We have a $90 price estimate for Ralph Lauren, which is lower than the current market price. The charts below have been made using our new, interactive platform. The driver assumptions can be modified to gauge their impact on the company’s valuation and price per share metric.

Important Steps Taken In The Way Forward Plan

As part of its efforts to turn around its fortunes, Ralph Lauren had instituted a “Way Forward” plan, the goal of which was to improve the company’s efficiency and increase its sales, and consequently enhance the shareholder value. While a lot of progress has been made regarding this, steps still need to be taken to halt the negative revenue growth that the company has been witnessing. Below, a few of the wins in the second quarter have been highlighted:

  • Adjusted gross margin improvement of 300 basis points, driven by moderating the discounting.

  • Continued the progress to achieve lead time goals and increased SKU productivity.
  • Expanded digital and international presence, with average unit retail across the direct-to-consumer network up 5% versus the prior year.
  • Inventory levels lowered by 26%.

  • Reduced operating expenses by 5%, to increase efficiency and attain savings targets.
  • On target to close 20-25% of its underperforming US department store locations by the end of FY 2018.

Such efforts undertaken by the company, to reduce promotion frequency and depth, optimize distribution, improve inventory, and increase productivity, will lay the groundwork for future growth. However, these efforts will have a negative impact on its revenues in the short term. Moreover, while the company is reducing its merchandise at the department stores, this segment still contributes to a significant portion of the company’s earnings, and 69% of its operating income in FY 2017 (year ended March 2017). If luxury brands continue to deplete their assortment at these stores, it could lead to further reduction in mall traffic, and may adversely impact apparel retailers.

Increased Focus On The Digital Space

The company is aggressively going after the heavy promotional activity it had undertaken in the past. Such a strategy is being followed on its e-commerce platform as well, in order to have better price coherency across all segments. This step may put a considerable pressure on the revenues attained from the digital space. However, with a move seen towards the online space in the retail industry, a greater focus needs to be paid to this segment.

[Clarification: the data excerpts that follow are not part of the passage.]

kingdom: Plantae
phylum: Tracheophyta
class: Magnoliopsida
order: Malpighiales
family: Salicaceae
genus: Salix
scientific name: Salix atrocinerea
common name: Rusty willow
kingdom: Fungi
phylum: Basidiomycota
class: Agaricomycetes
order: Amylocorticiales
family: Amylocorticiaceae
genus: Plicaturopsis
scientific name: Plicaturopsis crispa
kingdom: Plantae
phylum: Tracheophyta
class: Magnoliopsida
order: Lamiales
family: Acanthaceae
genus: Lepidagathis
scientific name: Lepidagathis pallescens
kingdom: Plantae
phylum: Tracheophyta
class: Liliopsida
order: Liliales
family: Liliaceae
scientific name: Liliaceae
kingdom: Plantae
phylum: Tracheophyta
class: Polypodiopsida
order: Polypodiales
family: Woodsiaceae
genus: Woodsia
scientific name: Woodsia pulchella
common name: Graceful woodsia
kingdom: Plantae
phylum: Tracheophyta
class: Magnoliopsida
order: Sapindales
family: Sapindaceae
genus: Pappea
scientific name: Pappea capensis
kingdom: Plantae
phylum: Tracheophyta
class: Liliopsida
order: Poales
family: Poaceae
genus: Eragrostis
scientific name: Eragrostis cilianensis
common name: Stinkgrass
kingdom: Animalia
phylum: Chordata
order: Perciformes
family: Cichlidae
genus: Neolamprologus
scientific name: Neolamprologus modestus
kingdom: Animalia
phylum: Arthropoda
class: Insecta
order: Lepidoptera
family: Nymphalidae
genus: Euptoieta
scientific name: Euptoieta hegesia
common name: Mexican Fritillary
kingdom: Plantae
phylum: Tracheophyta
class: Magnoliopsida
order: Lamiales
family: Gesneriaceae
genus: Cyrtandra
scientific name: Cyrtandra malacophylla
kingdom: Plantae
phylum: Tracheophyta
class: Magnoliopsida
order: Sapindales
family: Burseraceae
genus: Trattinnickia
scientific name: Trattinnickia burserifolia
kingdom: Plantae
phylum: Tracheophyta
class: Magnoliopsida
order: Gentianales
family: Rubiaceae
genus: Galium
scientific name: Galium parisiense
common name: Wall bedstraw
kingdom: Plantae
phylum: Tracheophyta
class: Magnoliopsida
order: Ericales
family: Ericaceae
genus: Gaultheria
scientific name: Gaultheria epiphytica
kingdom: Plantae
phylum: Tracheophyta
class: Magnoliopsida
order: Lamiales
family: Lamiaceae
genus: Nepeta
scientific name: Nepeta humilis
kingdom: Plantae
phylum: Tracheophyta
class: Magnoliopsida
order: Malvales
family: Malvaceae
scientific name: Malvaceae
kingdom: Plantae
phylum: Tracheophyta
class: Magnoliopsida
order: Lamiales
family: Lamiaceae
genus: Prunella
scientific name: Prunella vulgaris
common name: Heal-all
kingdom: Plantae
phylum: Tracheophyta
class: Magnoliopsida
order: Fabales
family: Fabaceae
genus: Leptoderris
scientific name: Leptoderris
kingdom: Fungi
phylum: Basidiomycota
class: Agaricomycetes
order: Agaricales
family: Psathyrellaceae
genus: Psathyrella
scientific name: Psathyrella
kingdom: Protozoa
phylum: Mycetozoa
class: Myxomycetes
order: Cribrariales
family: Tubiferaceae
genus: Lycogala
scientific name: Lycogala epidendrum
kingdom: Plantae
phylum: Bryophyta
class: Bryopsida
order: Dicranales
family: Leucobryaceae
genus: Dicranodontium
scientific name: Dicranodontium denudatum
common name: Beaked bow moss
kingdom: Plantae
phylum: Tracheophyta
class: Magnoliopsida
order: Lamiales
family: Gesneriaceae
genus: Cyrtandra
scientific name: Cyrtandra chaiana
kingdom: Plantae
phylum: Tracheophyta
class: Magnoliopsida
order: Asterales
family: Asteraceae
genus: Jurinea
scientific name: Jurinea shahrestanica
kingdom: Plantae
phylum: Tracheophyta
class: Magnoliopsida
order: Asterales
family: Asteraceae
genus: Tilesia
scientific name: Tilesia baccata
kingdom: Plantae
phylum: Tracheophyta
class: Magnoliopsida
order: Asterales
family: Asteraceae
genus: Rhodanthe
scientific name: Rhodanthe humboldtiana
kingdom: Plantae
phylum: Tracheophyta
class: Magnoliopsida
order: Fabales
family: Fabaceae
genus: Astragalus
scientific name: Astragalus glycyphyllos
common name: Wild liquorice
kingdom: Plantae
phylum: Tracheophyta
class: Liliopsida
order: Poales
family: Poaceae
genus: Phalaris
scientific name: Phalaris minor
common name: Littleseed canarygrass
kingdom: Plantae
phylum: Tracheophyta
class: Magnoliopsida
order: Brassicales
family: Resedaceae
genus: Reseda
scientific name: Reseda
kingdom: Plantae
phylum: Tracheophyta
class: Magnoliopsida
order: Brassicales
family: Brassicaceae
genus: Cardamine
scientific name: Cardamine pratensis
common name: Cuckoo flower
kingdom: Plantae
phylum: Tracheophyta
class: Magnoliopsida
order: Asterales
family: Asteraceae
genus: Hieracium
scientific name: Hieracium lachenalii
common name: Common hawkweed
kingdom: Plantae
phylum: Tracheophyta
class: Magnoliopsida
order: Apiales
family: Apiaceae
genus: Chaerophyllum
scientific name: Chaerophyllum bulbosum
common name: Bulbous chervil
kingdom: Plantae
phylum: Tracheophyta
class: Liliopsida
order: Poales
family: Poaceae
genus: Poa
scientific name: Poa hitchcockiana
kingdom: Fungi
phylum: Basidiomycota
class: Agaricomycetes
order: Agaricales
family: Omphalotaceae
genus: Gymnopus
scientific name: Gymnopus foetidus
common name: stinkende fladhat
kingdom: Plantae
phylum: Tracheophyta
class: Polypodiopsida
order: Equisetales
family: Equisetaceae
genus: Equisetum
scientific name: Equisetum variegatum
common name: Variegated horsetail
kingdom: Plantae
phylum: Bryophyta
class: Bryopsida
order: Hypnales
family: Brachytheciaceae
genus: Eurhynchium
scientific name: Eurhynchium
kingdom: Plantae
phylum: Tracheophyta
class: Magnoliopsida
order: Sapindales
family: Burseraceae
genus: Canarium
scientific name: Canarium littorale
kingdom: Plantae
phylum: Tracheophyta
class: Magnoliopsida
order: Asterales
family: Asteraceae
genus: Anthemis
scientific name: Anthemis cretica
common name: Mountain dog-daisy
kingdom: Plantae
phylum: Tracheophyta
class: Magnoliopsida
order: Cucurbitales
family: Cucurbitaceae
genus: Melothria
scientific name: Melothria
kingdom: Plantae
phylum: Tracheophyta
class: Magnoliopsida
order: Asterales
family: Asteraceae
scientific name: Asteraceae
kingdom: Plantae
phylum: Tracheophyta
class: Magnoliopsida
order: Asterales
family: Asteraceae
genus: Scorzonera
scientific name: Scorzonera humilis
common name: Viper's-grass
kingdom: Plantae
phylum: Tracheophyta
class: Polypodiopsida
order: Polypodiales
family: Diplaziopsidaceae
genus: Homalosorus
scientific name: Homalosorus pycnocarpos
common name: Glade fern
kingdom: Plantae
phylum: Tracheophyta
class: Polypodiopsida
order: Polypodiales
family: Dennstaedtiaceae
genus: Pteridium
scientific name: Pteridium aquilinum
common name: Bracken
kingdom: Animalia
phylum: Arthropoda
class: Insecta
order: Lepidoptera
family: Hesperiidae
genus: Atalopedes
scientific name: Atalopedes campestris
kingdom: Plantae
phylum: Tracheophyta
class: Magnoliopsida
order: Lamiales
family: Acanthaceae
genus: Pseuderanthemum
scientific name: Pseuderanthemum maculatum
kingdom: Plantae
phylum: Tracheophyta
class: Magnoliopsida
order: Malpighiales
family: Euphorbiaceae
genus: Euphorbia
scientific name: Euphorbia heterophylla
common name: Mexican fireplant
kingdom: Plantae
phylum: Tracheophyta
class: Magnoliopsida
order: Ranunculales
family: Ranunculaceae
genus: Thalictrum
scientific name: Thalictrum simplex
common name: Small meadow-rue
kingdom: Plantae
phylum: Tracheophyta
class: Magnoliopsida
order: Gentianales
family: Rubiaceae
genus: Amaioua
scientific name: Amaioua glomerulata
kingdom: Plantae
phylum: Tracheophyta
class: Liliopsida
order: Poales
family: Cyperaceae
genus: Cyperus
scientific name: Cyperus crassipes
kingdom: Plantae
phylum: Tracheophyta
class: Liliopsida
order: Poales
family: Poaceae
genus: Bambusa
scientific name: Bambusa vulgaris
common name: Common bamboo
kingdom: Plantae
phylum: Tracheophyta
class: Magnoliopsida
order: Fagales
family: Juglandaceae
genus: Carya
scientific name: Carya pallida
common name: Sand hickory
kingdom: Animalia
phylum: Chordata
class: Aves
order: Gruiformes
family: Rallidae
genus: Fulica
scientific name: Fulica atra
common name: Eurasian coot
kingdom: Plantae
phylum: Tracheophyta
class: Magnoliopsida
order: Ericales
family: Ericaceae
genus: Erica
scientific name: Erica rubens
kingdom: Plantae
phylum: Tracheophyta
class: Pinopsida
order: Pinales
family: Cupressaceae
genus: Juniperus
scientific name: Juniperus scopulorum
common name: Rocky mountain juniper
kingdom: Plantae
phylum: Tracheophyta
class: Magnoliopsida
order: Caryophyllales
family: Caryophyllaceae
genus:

In order to improve the customer experience online, Ralph Lauren has stated its intention to transition its platform towards a cloud-based solution. With this new interface, the company aims to the improve transaction process, and enhance its omnichannel capabilities. The website is slated to be transformed by the end of the financial year, and the expectation is for it to be “the flagship store of the future.” CEO Patrice Louvet is also looking into the online operations of the company’s top retail partners. In addition to this, Ralph Lauren is also aiming to improve its digital operations through pure plays. In this regard, the company partnered with Zulily, which is owned by home shopping retailer QVC. Ralph Lauren also sells a limited number of items through amazon.com, and while the company did not say whether it is increasing its presence on the website, Louvet did confirm that the company is conducting a thorough review to gauge what pure play partnerships fit better for the brand. The company considers digital, as well as the direct-to-consumer segment, to be a key growth driver for the future. The gross margin expansion this financial year, and in the long term, is also expected to be driven by this segment.

Recently, the company also announced several appointments to drive the expansion of its digital segment, including the creation of a new Chief Digital Officer role, whose task has been described as “elevating the company’s global digital platforms and enhancing the digital experience for consumers across all channels to drive consumer acquisition, retention, value, and revenue.” The company’s aim is to expand its digital presence across the world, and be where the customer is — the online space.